Budget Day Analysis

If there was one thing the Chancellor’s 2007 Budget Report demonstrated, it is that David Cameron’s Conservatives are now setting the agenda for Britain.

Conservatives have constantly called for simpler and less restrictive business taxes to reverse the declining productivity that British companies have suffered since Gordon Brown came to power in 1997. David Cameron has made it clear that the proceeds of growth should be shared between increased public spending and tax cuts. Cameron has focused on the environment and hugely elevated the importance of climate change, for both politicians and the public. The emphasis has been on green taxes as a replacement for other personal taxes – changing behaviour, and not just adding to the already soaring tax burden.

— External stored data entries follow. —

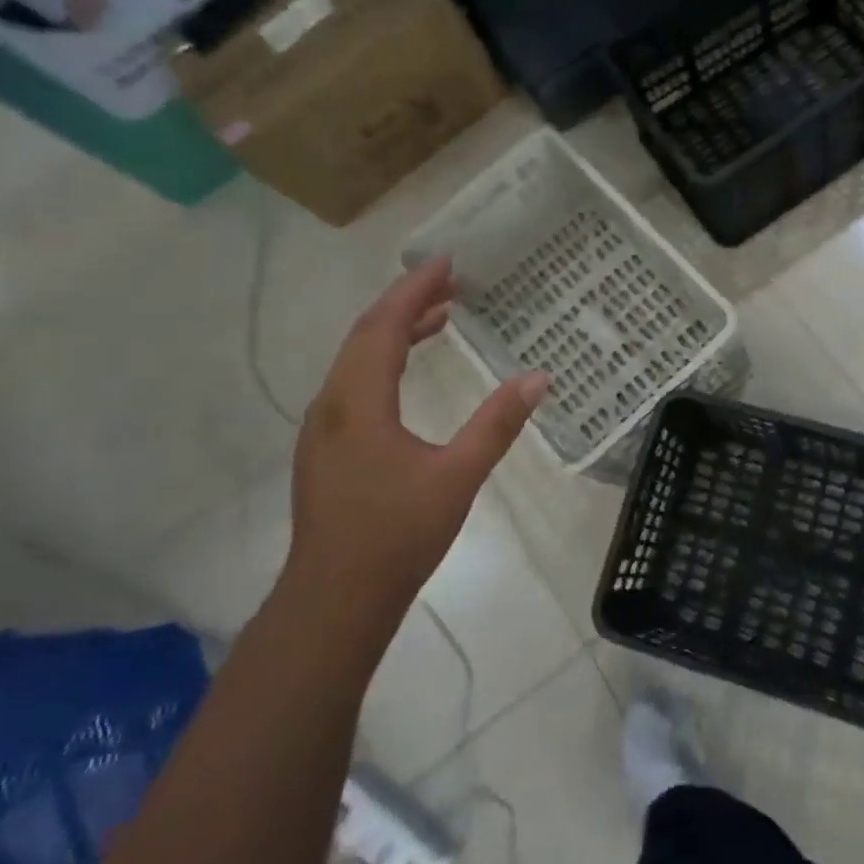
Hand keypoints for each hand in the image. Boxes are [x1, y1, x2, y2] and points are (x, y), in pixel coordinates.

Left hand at [285, 259, 547, 637]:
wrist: (335, 600)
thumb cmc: (397, 535)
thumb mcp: (458, 477)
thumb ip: (497, 424)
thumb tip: (539, 378)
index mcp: (358, 402)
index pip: (384, 327)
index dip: (414, 290)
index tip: (447, 263)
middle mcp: (332, 404)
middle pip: (365, 335)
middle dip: (406, 302)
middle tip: (450, 282)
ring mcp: (323, 427)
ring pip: (356, 360)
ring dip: (394, 331)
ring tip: (439, 316)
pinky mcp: (327, 448)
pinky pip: (354, 383)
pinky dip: (384, 360)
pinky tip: (409, 373)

So, in his Budget, Gordon Brown reduced corporation tax for larger companies, reduced the basic rate of income tax by 2p, and introduced green taxes which will eventually be offset by personal tax reductions.  He also scrapped the 10p band of income tax – something he introduced in a previous Budget – making the system substantially simpler. Inevtitably, there will be winners and losers, but there is no suggestion that the overall tax burden will fall by any tangible degree.

So what can we learn about the Chancellor from this final Budget? For one thing, it shows that he is petrified of the march that Cameron has stolen on Labour since the attempted coup of last summer and the paralysis in Government that has followed. It also illustrates that he will do or say anything to avoid a leadership election against a credible candidate. But more importantly, when Government policy is dictated by the Leader of the Opposition, it shows that our Prime Minister-in-waiting is fresh out of ideas, no longer in control of the political agenda, and no longer in touch with the British people.